Is there an analogue of convexity for geometric mean?

Question

Jensen's inequality implies that $$f(x/2 + y/2) \leq f(x)/2 + f(y)/2$$ for convex $f$, and the inequality reverses if $f$ is concave. Is there a class of functions such that similar inequalities hold for geometric means, that is, $$f(\sqrt{xy}) \leq \sqrt{f(x)f(y)}$$ or $$f(\sqrt{xy}) \geq \sqrt{f(x)f(y)}?$$

Answer 1

Generally speaking, $f$ is convex iff $f(tx+(1-t)y)\leq tf(x)+(1-t)f(y)$ for all $0\leq t\leq 1$. An analogous condition for the geometric mean might be $f(x^ty^{1-t})\leq f(x)^tf(y)^{1-t}$ for $0\leq t\leq 1$. In this case, we clearly have $$f(\sqrt{xy}) = f(x^{1/2}y^{1/2})\leq f(x)^{1/2}f(y)^{1/2} = \sqrt{f(x)f(y)}$$ The opposite condition, corresponding to concavity in the geometric mean, would be $f(x^ty^{1-t})\geq f(x)^tf(y)^{1-t}$ for $0\leq t\leq 1$.
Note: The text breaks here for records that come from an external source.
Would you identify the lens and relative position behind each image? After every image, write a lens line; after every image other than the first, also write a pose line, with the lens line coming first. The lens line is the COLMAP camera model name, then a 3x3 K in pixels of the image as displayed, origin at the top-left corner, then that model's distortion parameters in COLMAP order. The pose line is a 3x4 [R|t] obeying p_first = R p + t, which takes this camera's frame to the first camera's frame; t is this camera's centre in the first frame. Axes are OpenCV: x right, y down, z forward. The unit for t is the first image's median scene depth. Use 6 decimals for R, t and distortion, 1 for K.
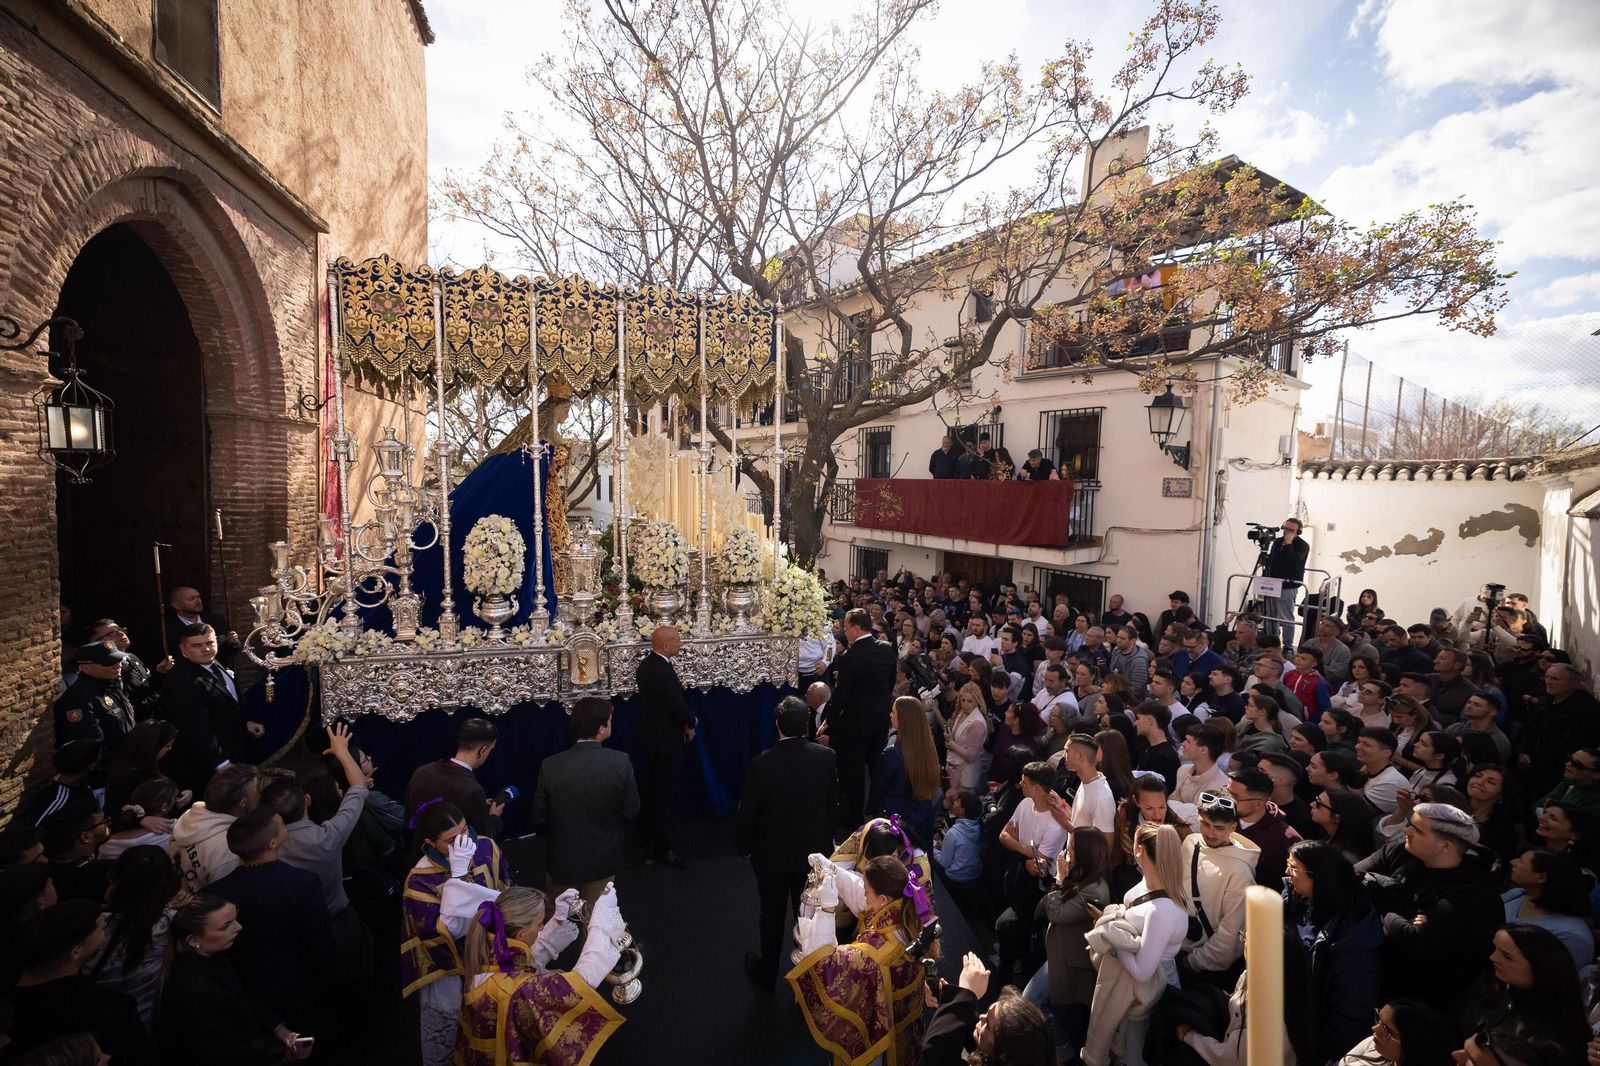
lens RADIAL K [[670.0, 0, 807.3], [0, 670.0, 535.3], [0, 0, 1]] dist [0.002029, -0.000699]
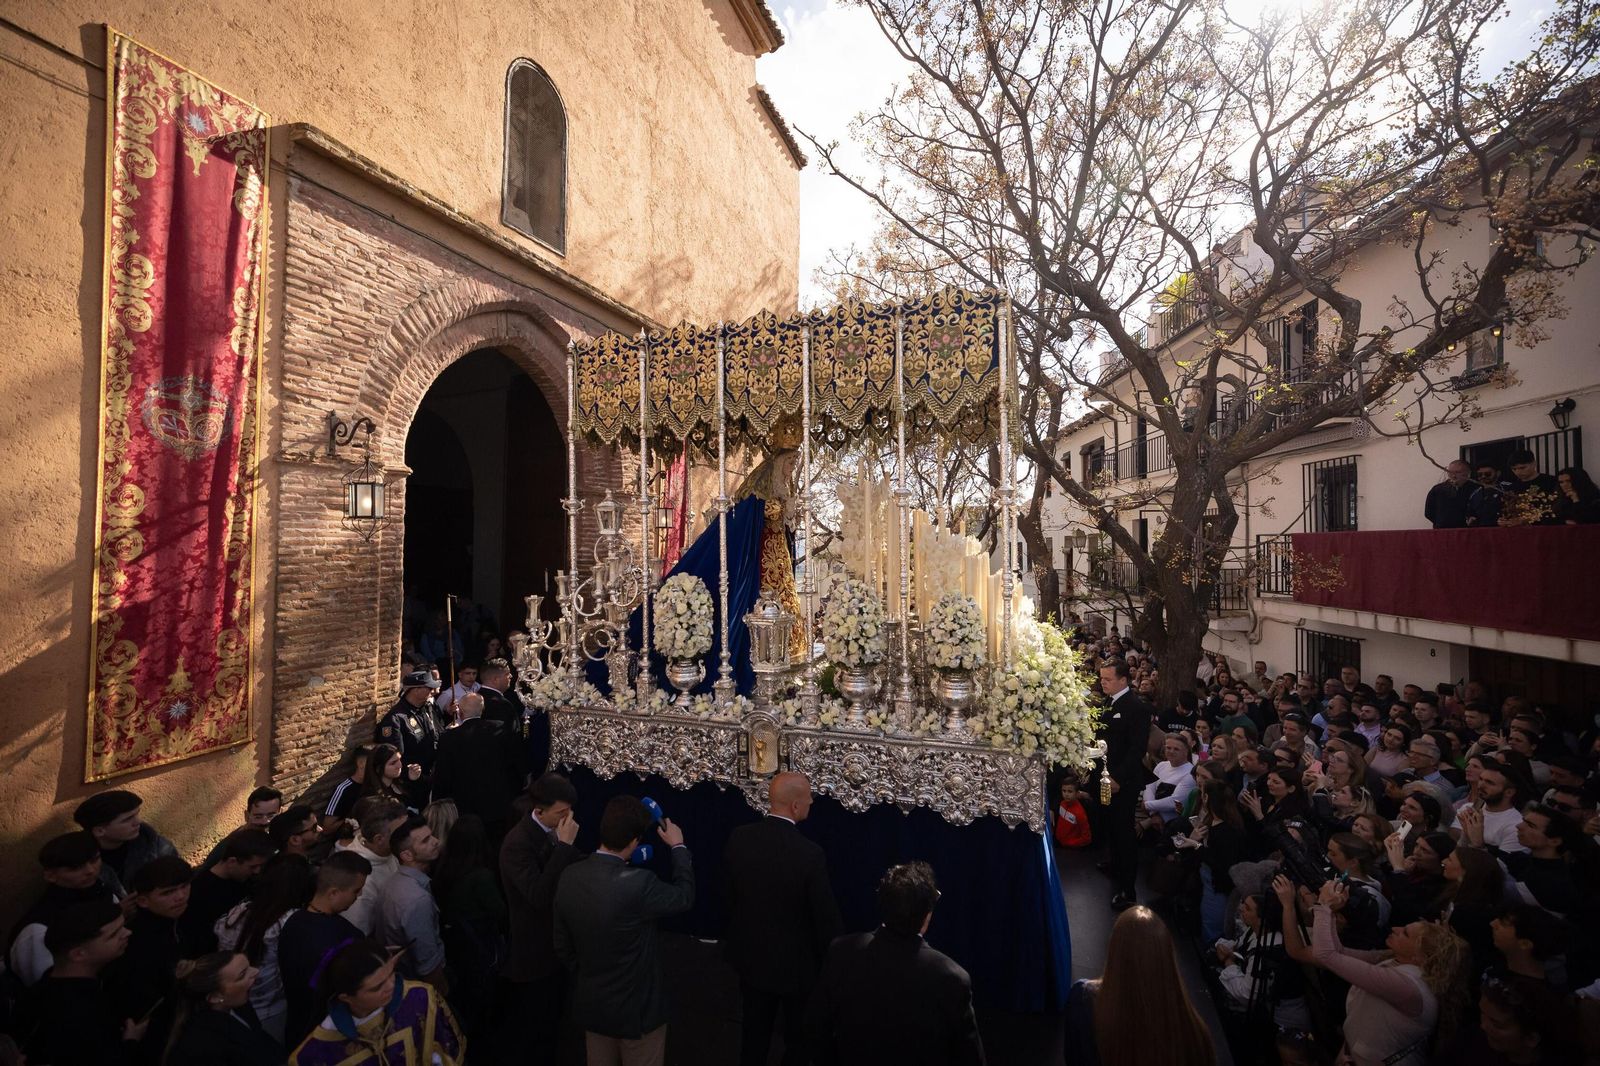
lens RADIAL K [[670.0, 0, 804.4], [0, 670.0, 535.4], [0, 0, 1]] dist [0.002029, -0.000699]
pose [[0.796238, -0.030613, -0.604209, 0.207965], [-0.032015, 0.995187, -0.092613, -0.000720], [0.604136, 0.093086, 0.791426, 0.293258]]
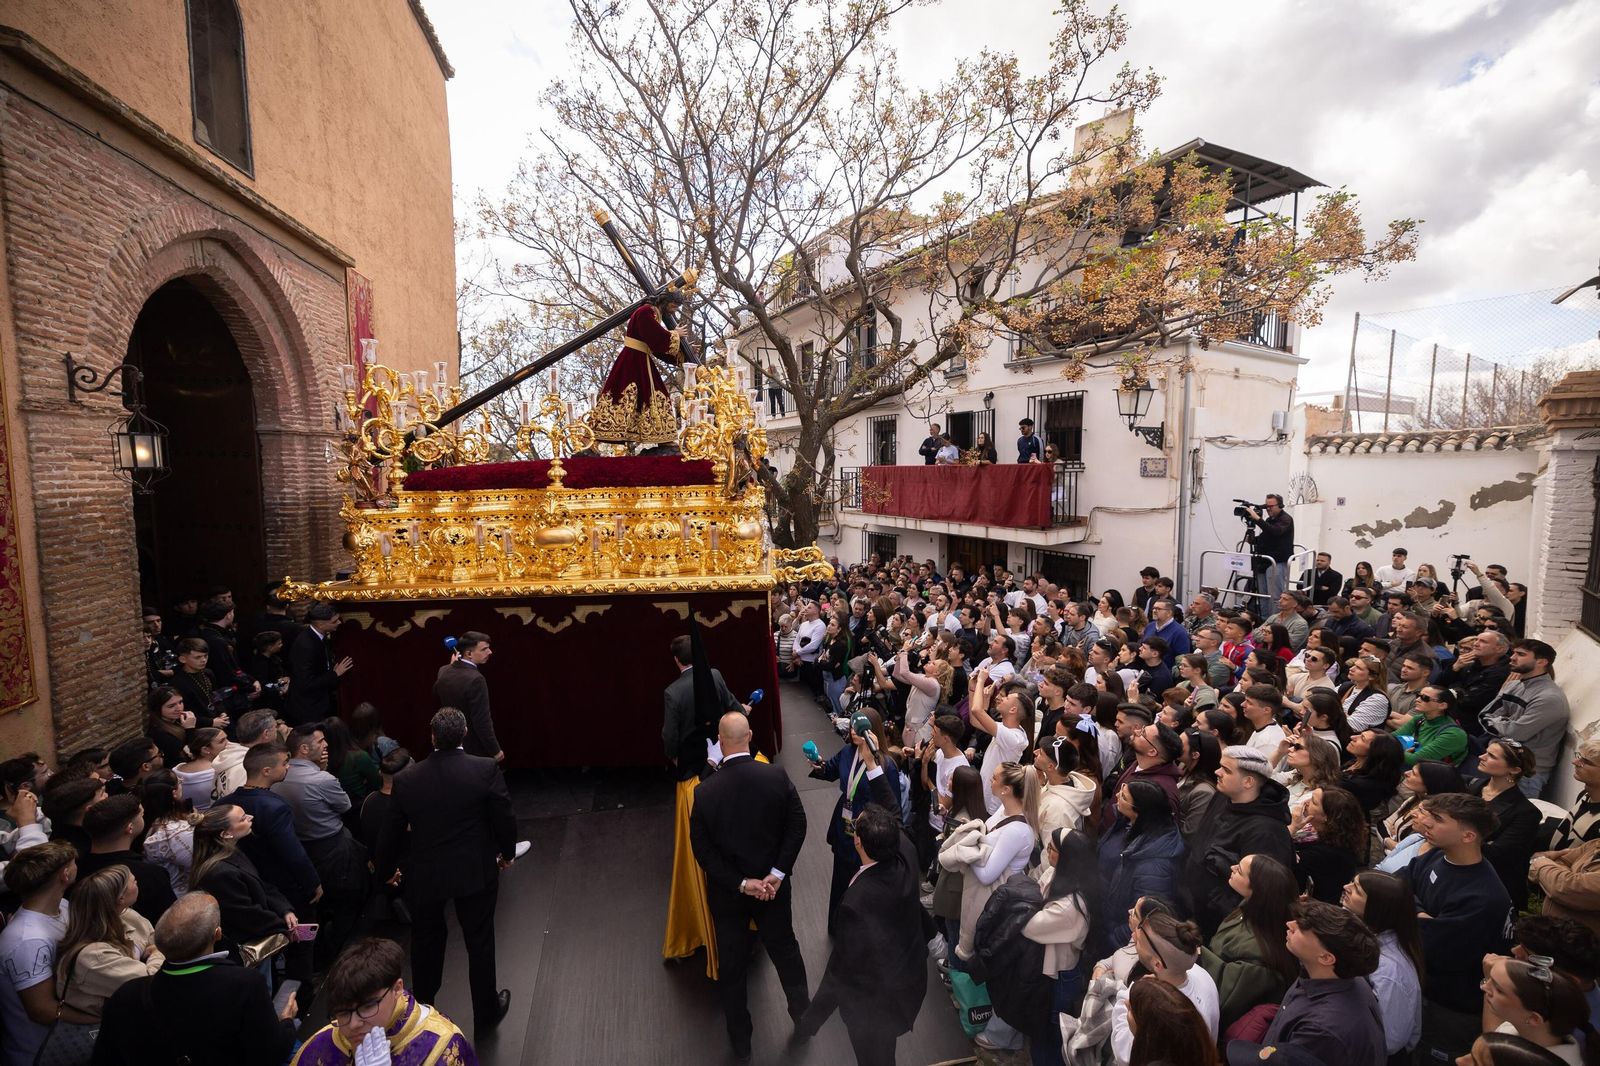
lens RADIAL K [[670.0, 0, 809.6], [0, 670.0, 538.4], [0, 0, 1]] dist [0.002029, -0.000699]
pose [[0.996715, -0.021421, -0.078111, 0.162799], [0.023171, 0.999499, 0.021564, 0.005225], [0.077610, -0.023303, 0.996711, -0.105854]]
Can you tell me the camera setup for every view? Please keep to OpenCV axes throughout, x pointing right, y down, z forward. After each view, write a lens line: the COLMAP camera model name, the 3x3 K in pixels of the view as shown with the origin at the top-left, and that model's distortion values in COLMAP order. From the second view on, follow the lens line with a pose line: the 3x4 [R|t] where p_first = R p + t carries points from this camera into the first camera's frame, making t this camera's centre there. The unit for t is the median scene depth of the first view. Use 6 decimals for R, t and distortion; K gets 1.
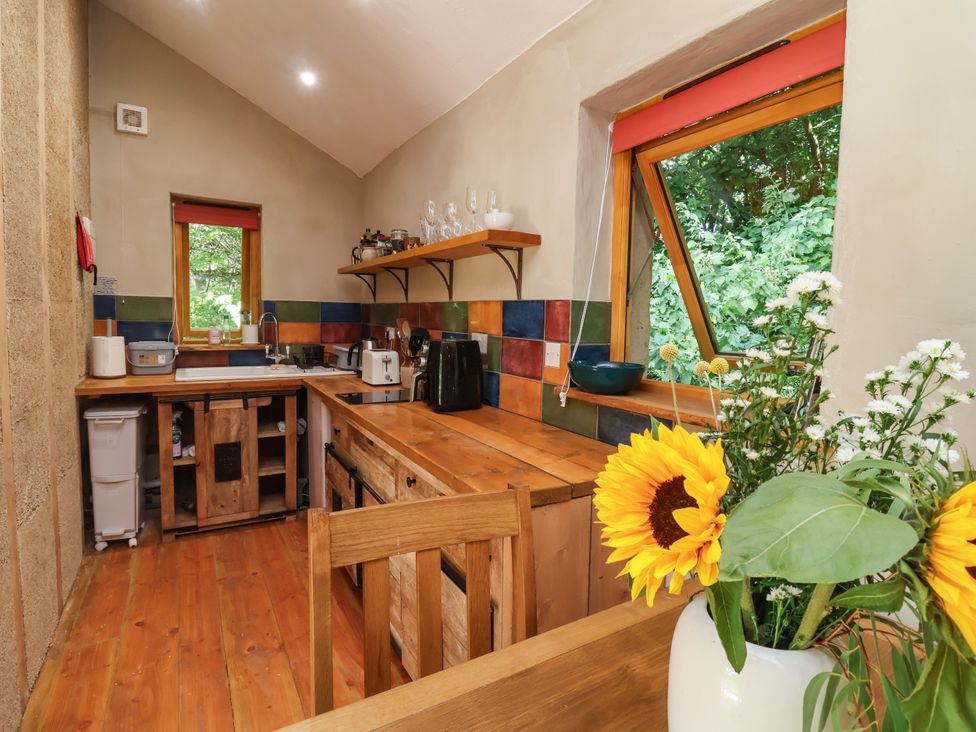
lens RADIAL K [[517.4, 0, 491.5], [0, 517.4, 354.8], [0, 0, 1]] dist [0.003688, -0.016256]
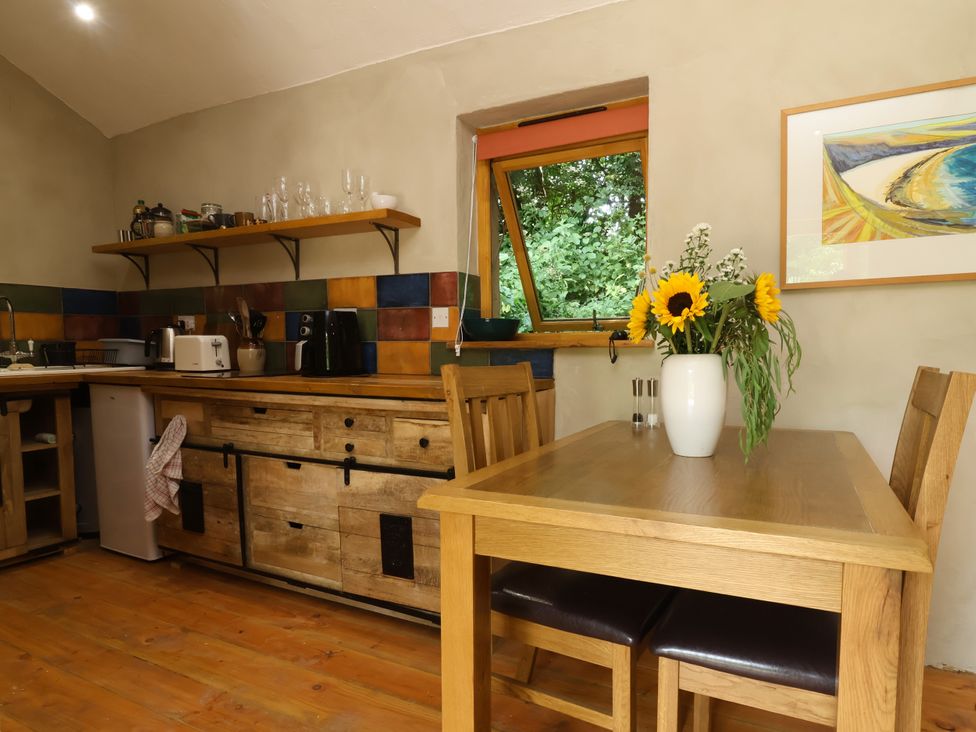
lens RADIAL K [[574.0, 0, 538.1], [0, 574.0, 384.7], [0, 0, 1]] dist [0.001829, -0.012814]
pose [[0.827562, -0.062869, 0.557842, -0.298340], [0.060199, 0.997918, 0.023160, 0.092031], [-0.558137, 0.014415, 0.829624, -0.165025]]
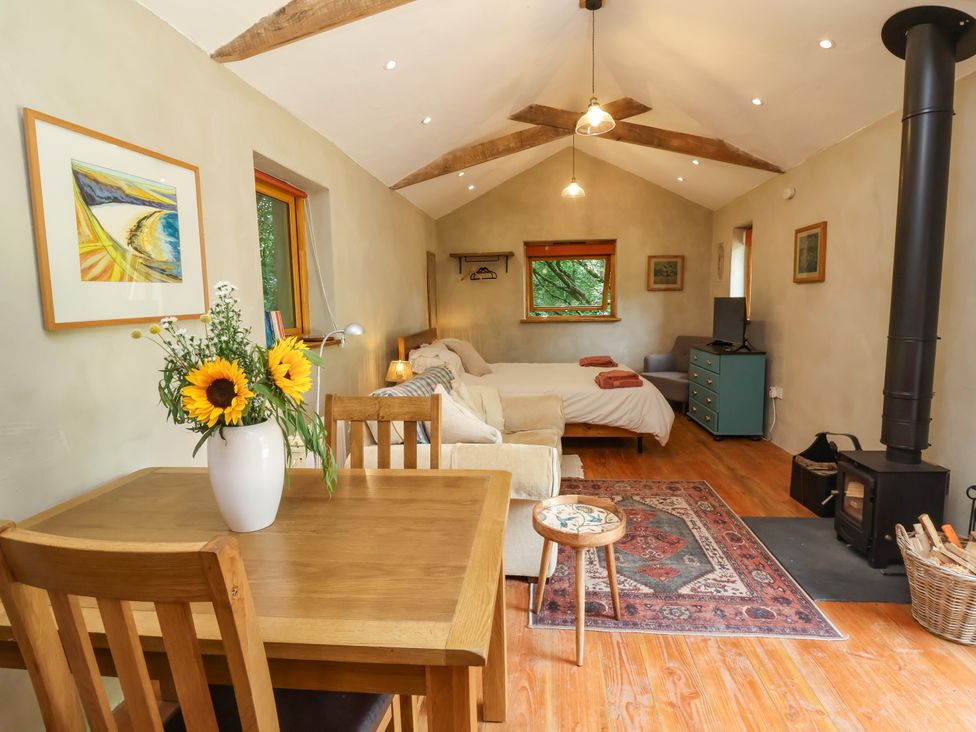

Some examples: Let's call our condition "exponential convexity," for want of a better term. An example of a function that is exponentially convex and exponentially concave (and therefore has zero exponential convexity) would be $x^p$ for $p\in \mathbb{R}$. We note that $$f(x^ty^{1-t}) = (x^t)^p(y^{1-t})^p = (x^p)^t(y^p)^{1-t} = f(x)^tf(y)^{1-t}$$ An example of a function that is strictly exponentially convex would be $e^x$ restricted to $x > 0$. We note that $$f(x^ty^{1-t}) = e^{x^ty^{1-t}} < e^{tx+(1-t)y} = f(x)^tf(y)^{1-t}$$ for $x\neq y$ and $0 < t < 1$ by the weighted AM-GM inequality. An example of a function that is strictly exponentially concave would therefore be $\log(x)$ restricted to $x > 1$. We note that $$f(x^ty^{1-t}) = \log(x^ty^{1-t}) = t\log(x)+(1-t)\log(y) > \log(x)^t\log(y)^{1-t} = f(x)^tf(y)^{1-t}$$ for $x\neq y$ and $0 < t < 1$, also by the weighted AM-GM inequality.